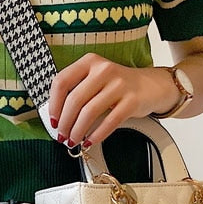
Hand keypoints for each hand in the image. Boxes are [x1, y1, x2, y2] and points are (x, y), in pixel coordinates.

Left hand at [48, 53, 175, 147]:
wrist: (150, 85)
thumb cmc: (116, 86)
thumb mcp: (94, 79)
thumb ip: (76, 91)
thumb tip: (57, 118)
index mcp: (89, 62)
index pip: (62, 82)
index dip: (54, 104)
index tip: (53, 120)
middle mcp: (104, 70)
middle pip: (75, 100)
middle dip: (65, 123)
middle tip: (62, 136)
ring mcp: (119, 84)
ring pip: (90, 112)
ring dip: (78, 131)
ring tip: (73, 140)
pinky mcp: (132, 101)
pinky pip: (109, 121)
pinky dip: (96, 135)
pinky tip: (90, 141)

•••••

Action item = With the pictures left out, return all the material above exactly.

Answer below =
Hand keypoints for each hand in the image. Boxes are [x1, y1, x2, y2] and points are (x, y), in pixel coordinates.

Left hand at [48, 53, 175, 147]:
wrist: (150, 85)
thumb cmc: (116, 86)
thumb mcp: (94, 79)
thumb ip: (76, 91)
thumb tip: (57, 118)
index mcp: (89, 62)
index pip: (62, 82)
index dip: (54, 104)
index tip: (53, 120)
middle mcp: (104, 70)
middle pip: (75, 100)
middle dip: (65, 123)
middle tip: (62, 136)
ring mcp: (119, 84)
ring pip: (90, 112)
ring dip: (78, 131)
ring tip: (73, 140)
pinky mcp: (132, 101)
pinky pip: (109, 121)
pinky dip: (96, 135)
pinky tip: (90, 141)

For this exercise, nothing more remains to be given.